RE: Sens Let's Playów...
ja mam jednego letsplejera, ktorego lubie i raczej slucham niz ogladam, zwlaszcza jak robie cos innego, to cos jakby radio:) do tego on gra w gry, ktore ja znam, a z jakichs powodow nigdy w nie nie gralem. innych ogladam sporadycznie:)
polubienia 0 +1

www
RE: Sens Let's Playów...
Podobnie jak niegdyś YouTube Poopy, standardowe zagrajmy odchodzi do lamusa, i w sumie szkoda... chociaż i tak liczba naprawdę dobrych i rzeczowych materiałów typu Lets Play znacząca zmalała właśnie na rzecz show, z grą w tle. Osobiście lubię od czasu do czasu obejrzeć LP z nieco luźniejszym podejściem, czyli zwyczajna pogadanka kilku kumpli przy grze, jednak prawdą jest, że zagrajmy w formie bardziej standardowej są ciekawsze i przyjemniejsze w oglądaniu, w końcu LP oglądamy(a przynajmniej ja) przede wszystkim po to, żeby zobaczyć grę, w którą na przykład nie możemy zagrać.

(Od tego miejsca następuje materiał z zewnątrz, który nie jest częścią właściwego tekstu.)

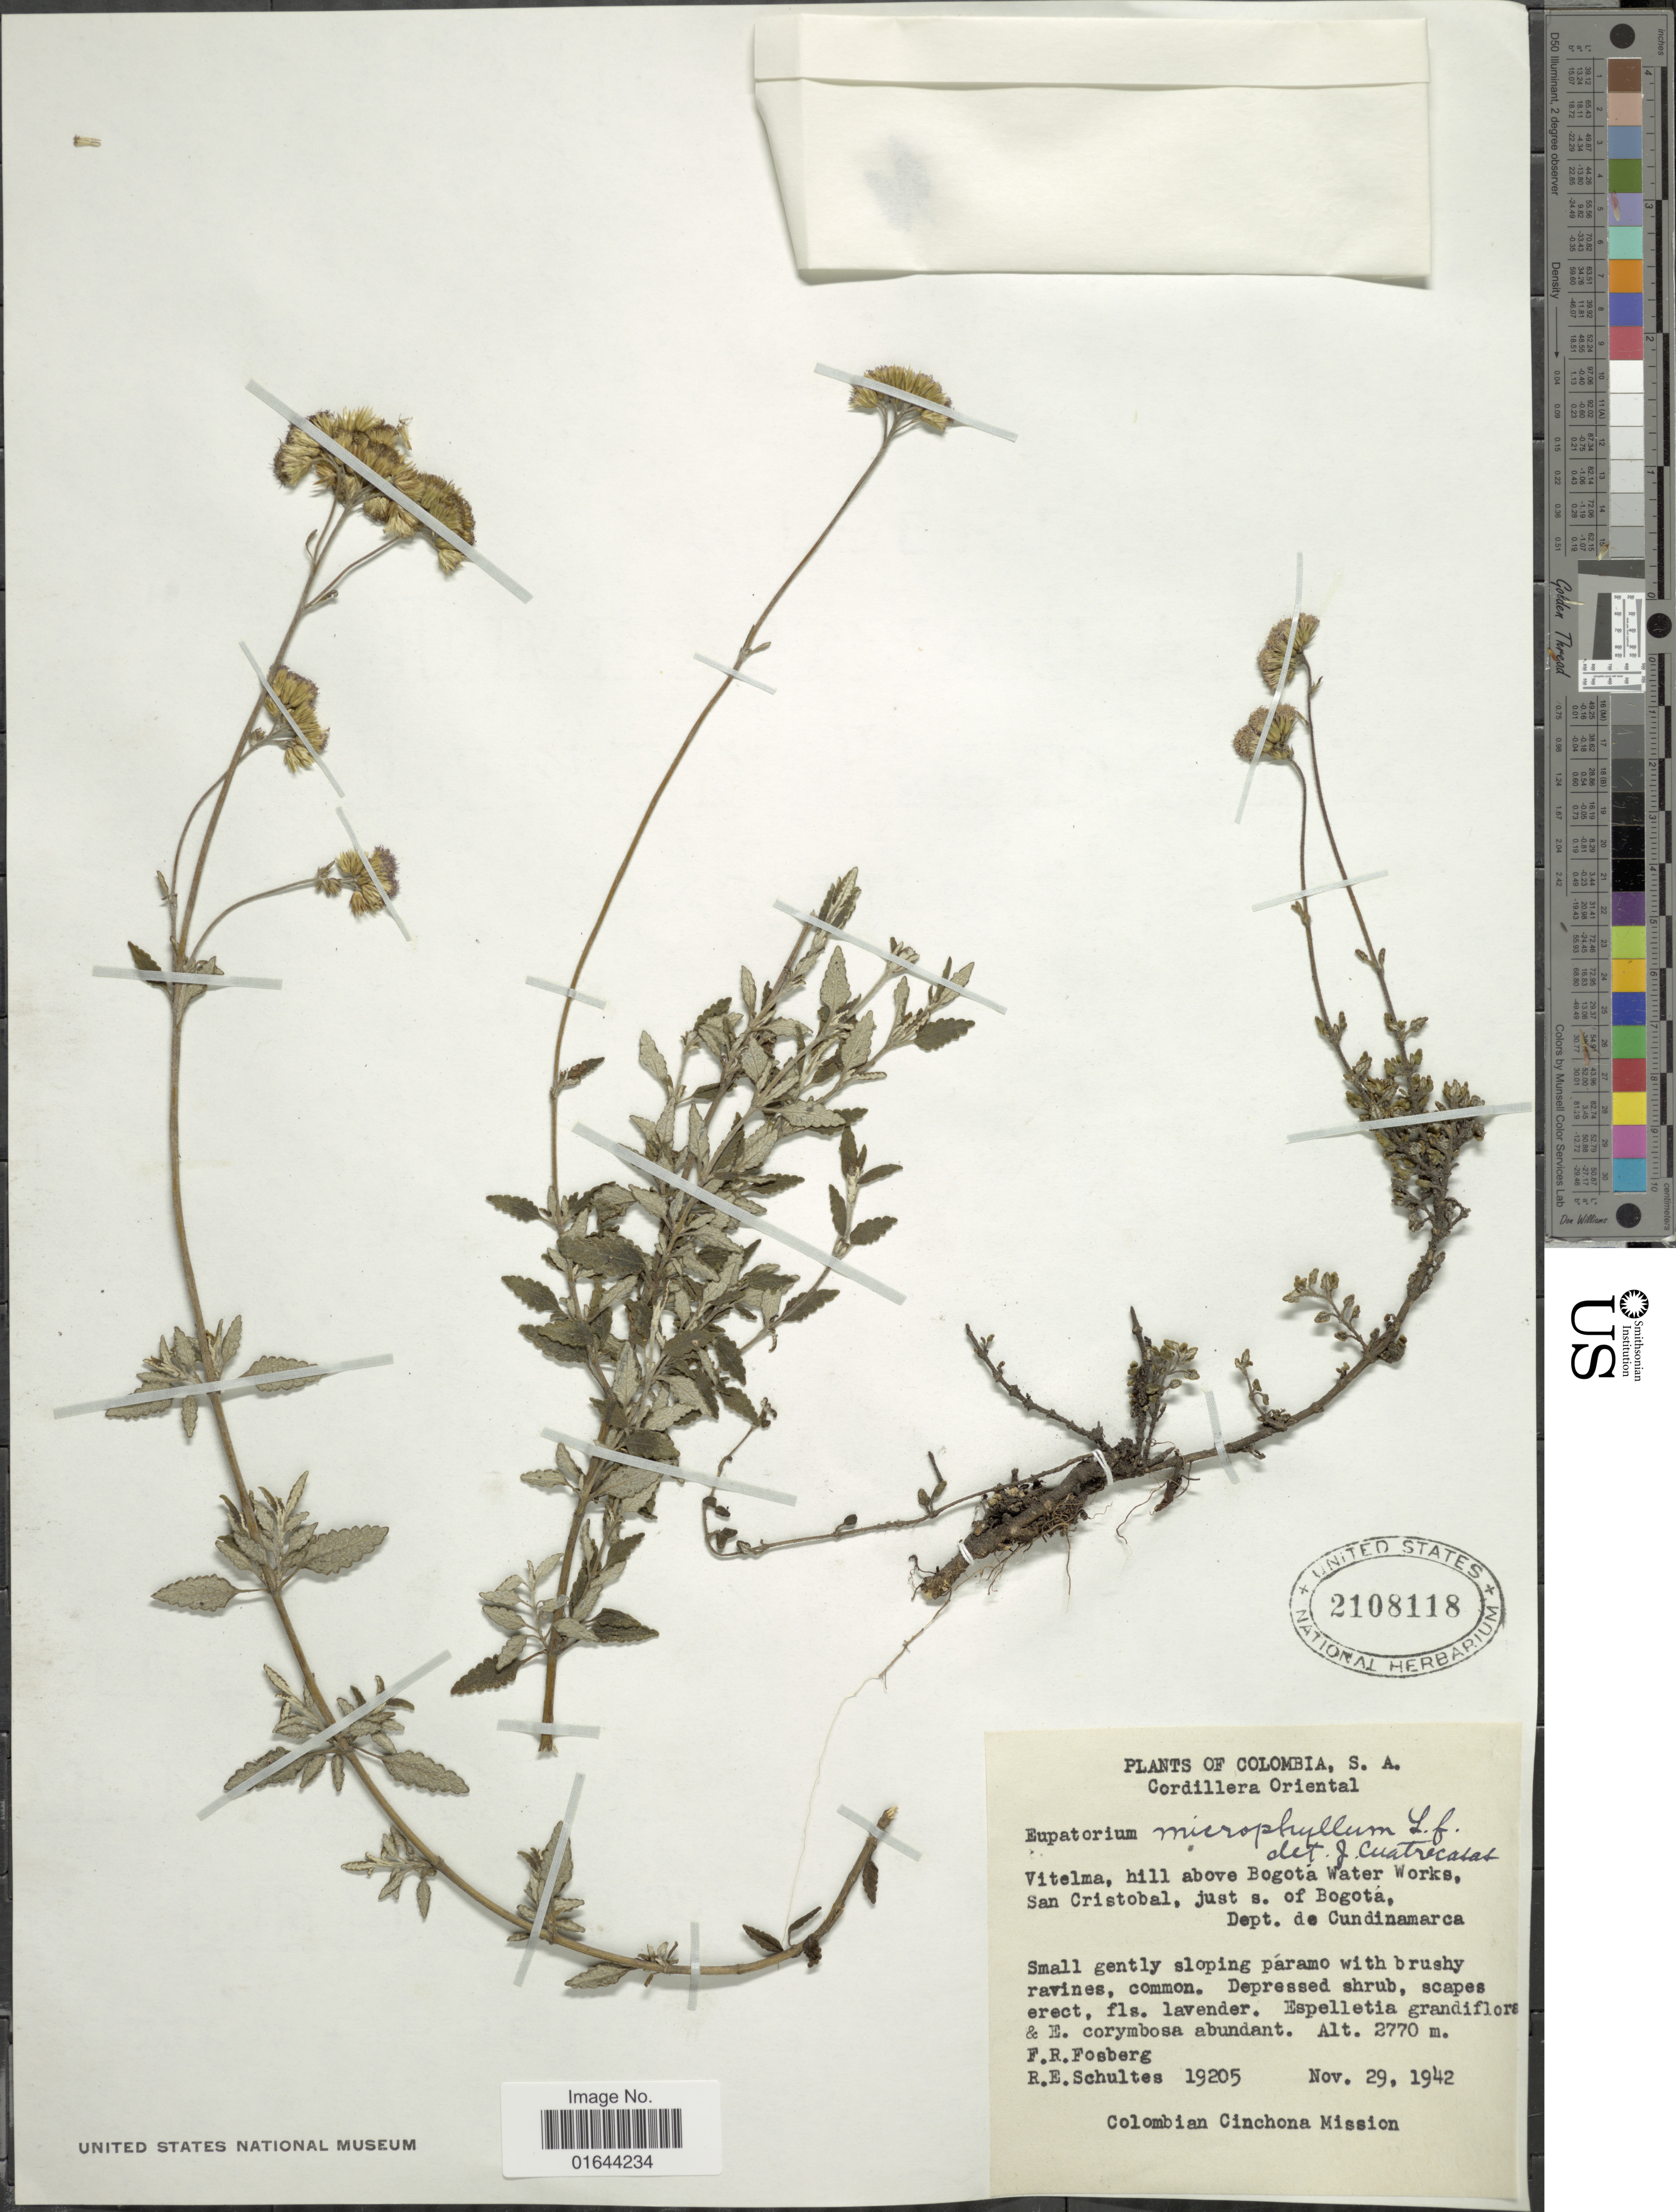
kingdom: Plantae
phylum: Tracheophyta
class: Magnoliopsida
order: Asterales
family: Asteraceae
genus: Lourteigia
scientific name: Lourteigia microphylla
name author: (L. f.) R.M. King & H. Rob.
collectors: F. R. Fosberg & R. E. Schultes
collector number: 19205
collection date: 1942-11-29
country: Colombia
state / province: Cundinamarca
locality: Cordillera Oriental. Vitelma hill above Bogota Water Works, San Cristobal, just s. of Bogota, Dept. de Cundinamarca.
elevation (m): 2770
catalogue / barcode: US 2108118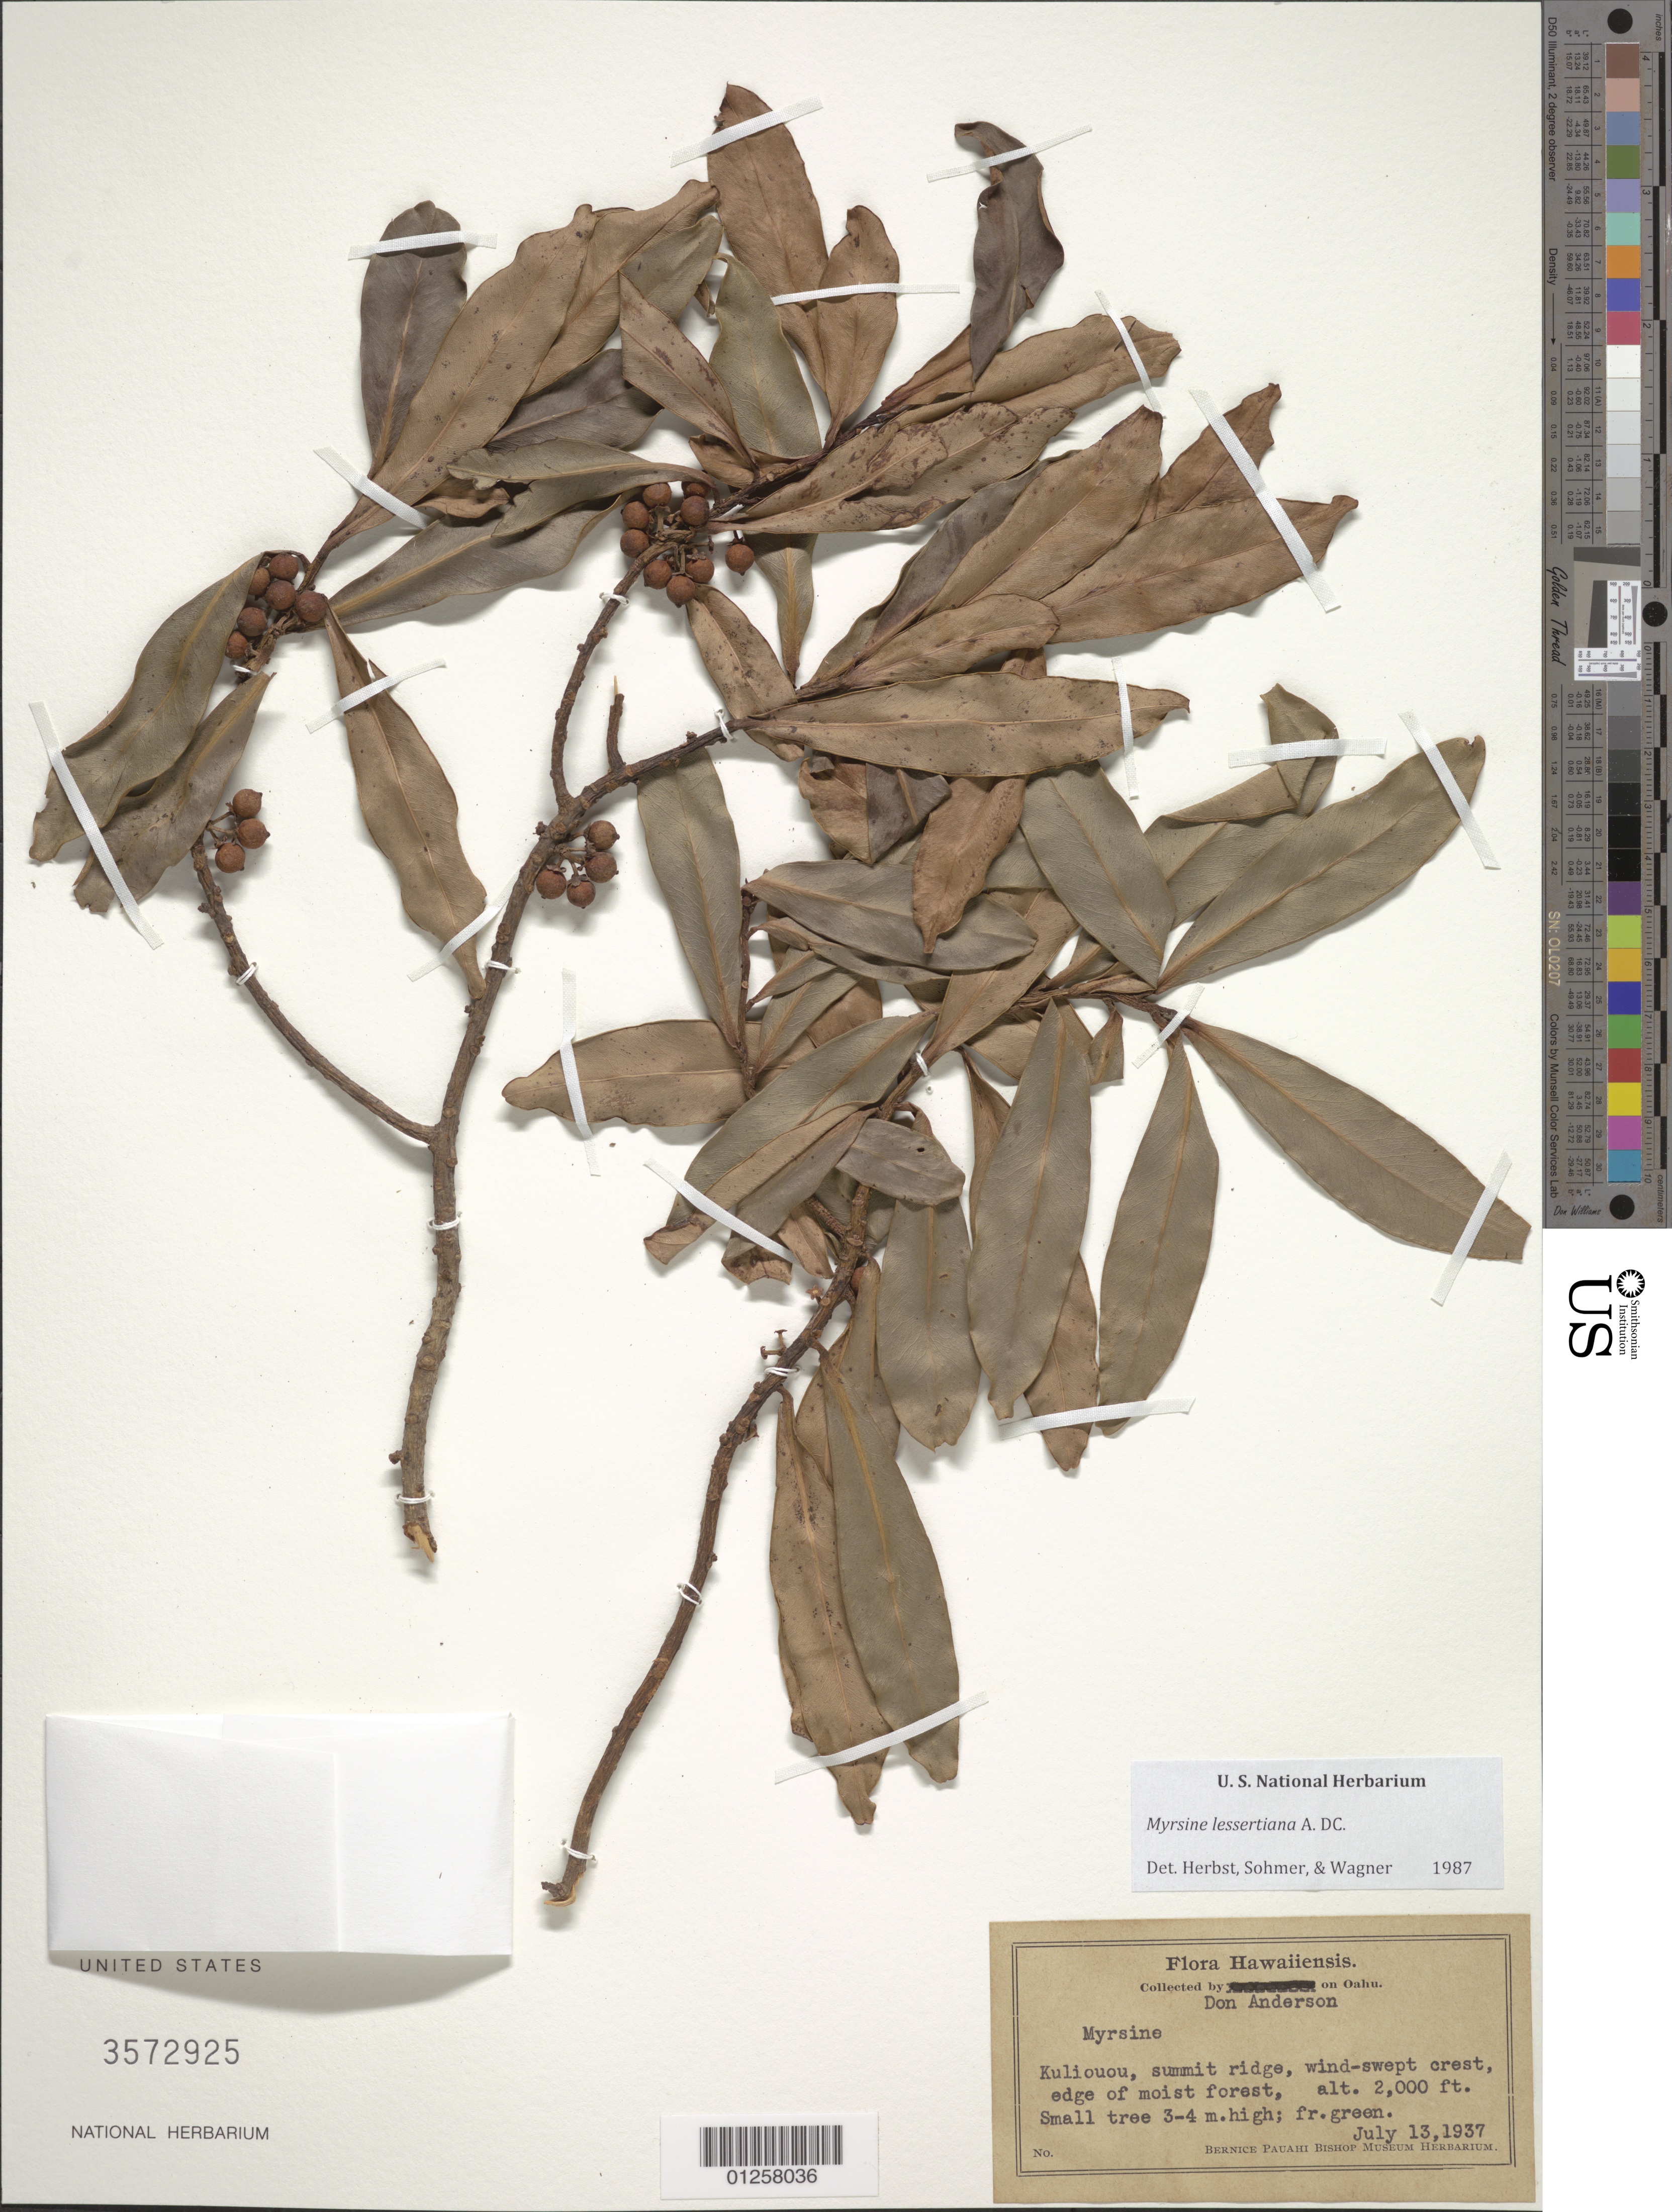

Tak sobie teraz myślę, że w sumie większość obecnych czołowych lets play'erów mogłaby robić podcasty, bez gry w tle, większość ludzi pewnie i tak ogląda ich ze względu na głos i rozmowy.
polubienia 1 +1
RE: Sens Let's Playów...
Standardy widowni spadają to i LP już się nie nagrywa tylko show z grą w tle. Pieniądze uczyniły z tego łatwy zarobek na robieniu z siebie idioty w sieci. Dziękuję, dobranoc.
polubienia 3 +1
RE: Sens Let's Playów...
Zważmy jeszcze na to, że w rzeczywistości większość v-log'ów też jest do du... Lecz mimo to mają zdecydowanie większą oglądalność. Kolejną rzeczą jest to, że jak ktoś zakłada kanał (albo zakładał w ostatnim roku) to robi letsplay'e z gier, z których już dawno ktoś zrobił i jak swego czasu gra była na topie, to on zyskał oglądalność, a dzisiaj tego już nie ma. Warto jeszcze podkreślić, że gdyby zrobić ankietę na ulicy wśród ludzi to jestem w stanie się założyć, że mało kto wybrałby oglądanie gry przy propozycji popatrzenia na kogoś z v-log'a i posłuchania go. Ja wolę posłuchać kogoś, jak o czymś gada niż patrzeć jak ktoś jedzie autem w GTA, bo pojeździć to samemu można. Moda na nagrywanie siebie stała się niesamowita i teraz właśnie v-log jest najlepszą formą promocji i zdobywania oglądalności, najgorsze jest to, że nie koniecznie musi to być dobry v-log... Czasem ludzie gadają o "dupie maryny", a i tak mają większą oglądalność od dobrego, solidnego letsplay.